(Photos with calibration data)
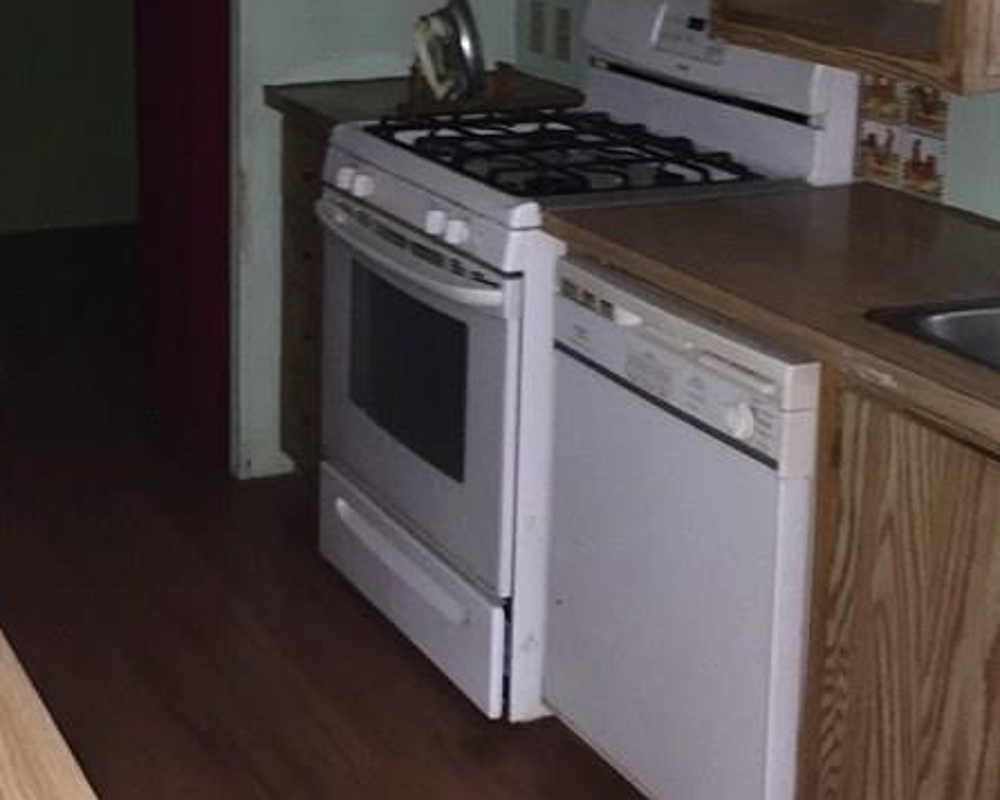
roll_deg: -1.7
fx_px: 1924
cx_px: 233
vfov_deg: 23.2
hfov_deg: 28.6
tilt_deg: -11.5
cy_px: 157
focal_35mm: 65
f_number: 2.2
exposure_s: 1/16
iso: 160
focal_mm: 4.15
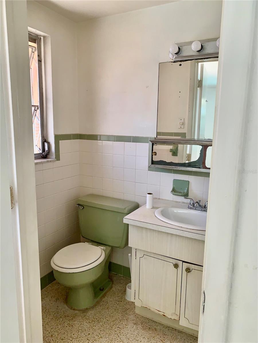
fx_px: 258
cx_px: 129
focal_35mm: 26
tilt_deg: -8.9
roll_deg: -0.5
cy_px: 172
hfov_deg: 53.1
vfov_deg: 67.3
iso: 125
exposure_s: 1/60
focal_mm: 4.25
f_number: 1.8
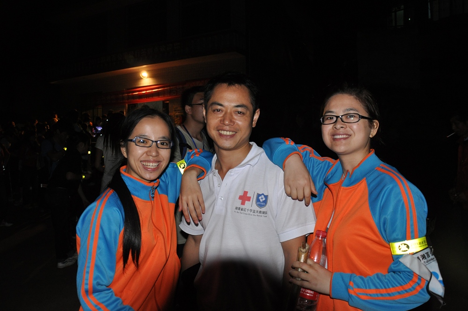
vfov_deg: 47.8
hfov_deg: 67.4
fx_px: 351
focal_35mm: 27
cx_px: 234
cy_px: 156
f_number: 3.5
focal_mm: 18
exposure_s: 1/60
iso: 800
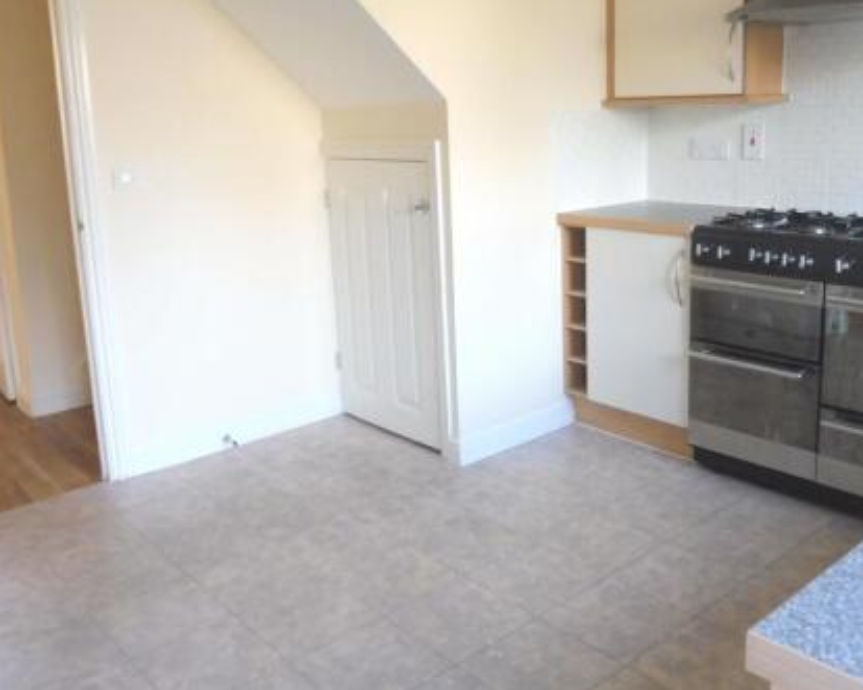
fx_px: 843
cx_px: 455
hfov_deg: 54.2
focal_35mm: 33
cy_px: 266
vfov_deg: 44.2
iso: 400
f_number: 3.3
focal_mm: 4.3
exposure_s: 1/60
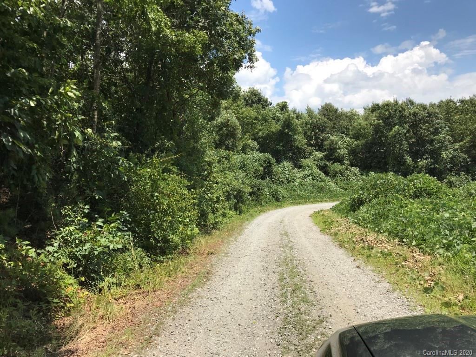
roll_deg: +1.4
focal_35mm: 28
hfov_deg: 63.4
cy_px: 178
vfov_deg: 49.7
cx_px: 238
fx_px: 385
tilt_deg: -0.8
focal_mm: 3.99
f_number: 1.8
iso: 20
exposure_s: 1/2398
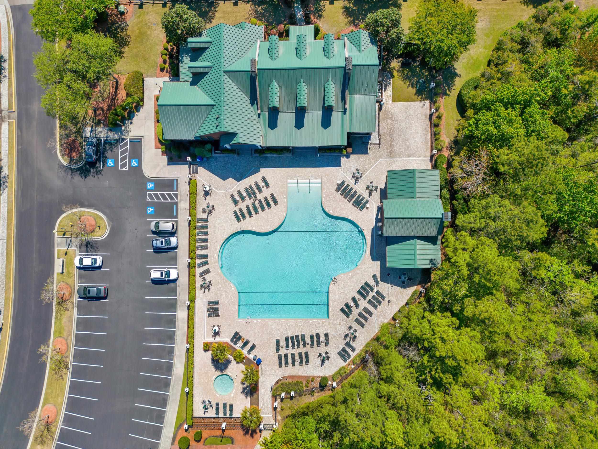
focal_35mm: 24
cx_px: 299
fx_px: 415
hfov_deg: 71.6
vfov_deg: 56.8
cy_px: 224
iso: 200
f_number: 1.7
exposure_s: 1/2000
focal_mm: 6.72
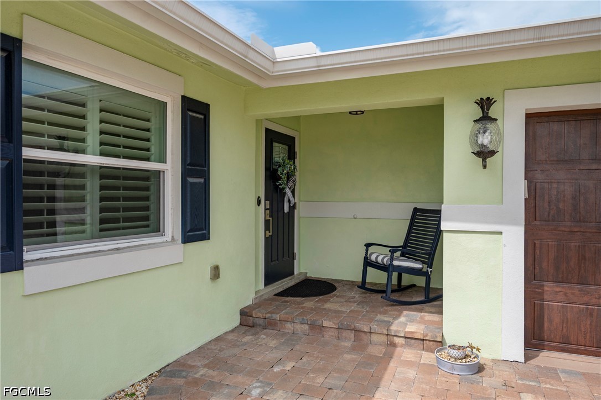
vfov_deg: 55.1
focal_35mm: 23
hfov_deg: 76.1
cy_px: 200
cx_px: 300
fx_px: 384
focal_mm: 23
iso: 100
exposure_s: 1/2000
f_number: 4
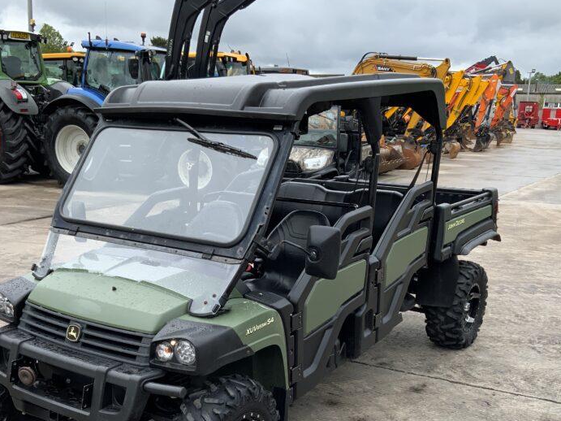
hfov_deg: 43.9
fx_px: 697
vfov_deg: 33.1
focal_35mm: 43
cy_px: 305
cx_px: 271
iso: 16
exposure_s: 1/486
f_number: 1.8
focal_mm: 3
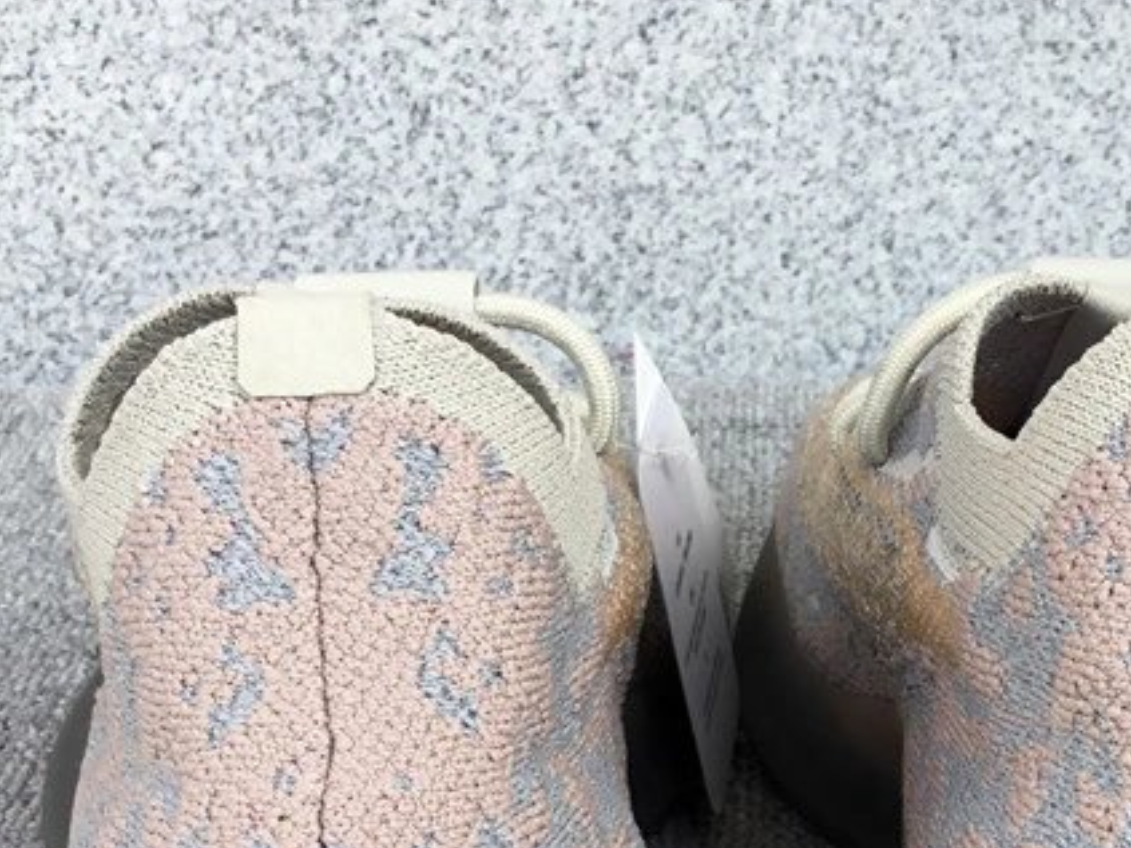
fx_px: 2156
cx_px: 856
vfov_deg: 21.9
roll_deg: -0.1
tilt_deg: -30.0
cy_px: 721
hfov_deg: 28.9
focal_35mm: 66
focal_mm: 3.3
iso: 25
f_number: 2.4
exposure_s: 1/221
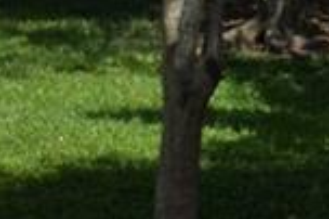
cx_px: 63
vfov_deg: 4.8
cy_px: 249
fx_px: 2583
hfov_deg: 7.3
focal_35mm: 283
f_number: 9
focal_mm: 28
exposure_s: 1/200
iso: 100
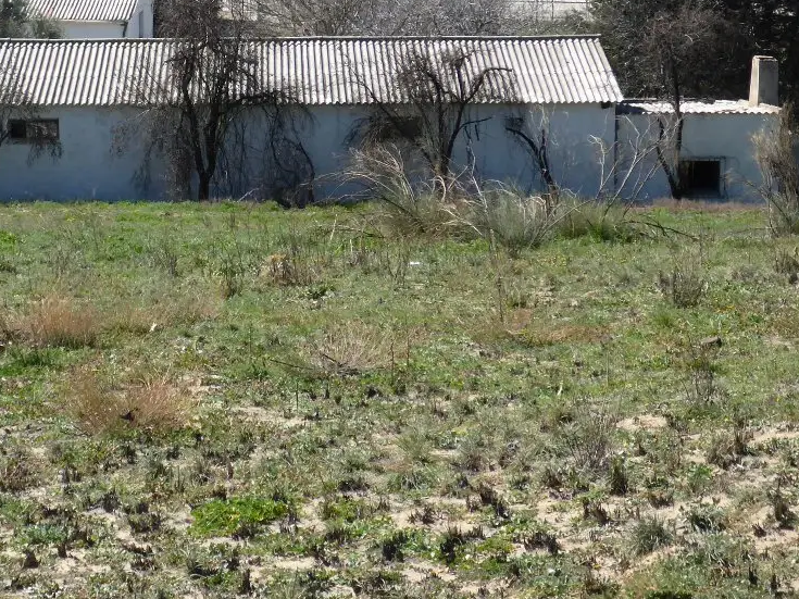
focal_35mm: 101
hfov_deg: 19.3
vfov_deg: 14.6
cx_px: 196
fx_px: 2331
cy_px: 129
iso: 100
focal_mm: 10.4
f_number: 5
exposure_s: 1/320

> [YOUR OBJECTIVE] All that should appear in the answer is the lines above from the line with "focal_35mm: 23" through the line with "f_number: 9", retyped exactly, pictures left out.

> [EXERCISE SOLUTION]
focal_35mm: 23
hfov_deg: 76.1
cy_px: 200
cx_px: 300
fx_px: 384
focal_mm: 23
iso: 100
exposure_s: 1/2000
f_number: 4
hfov_deg: 43.9
fx_px: 697
vfov_deg: 33.1
focal_35mm: 43
cy_px: 305
cx_px: 271
iso: 16
exposure_s: 1/486
f_number: 1.8
focal_mm: 3
fx_px: 2156
cx_px: 856
vfov_deg: 21.9
roll_deg: -0.1
tilt_deg: -30.0
cy_px: 721
hfov_deg: 28.9
focal_35mm: 66
focal_mm: 3.3
iso: 25
f_number: 2.4
exposure_s: 1/221
cx_px: 63
vfov_deg: 4.8
cy_px: 249
fx_px: 2583
hfov_deg: 7.3
focal_35mm: 283
f_number: 9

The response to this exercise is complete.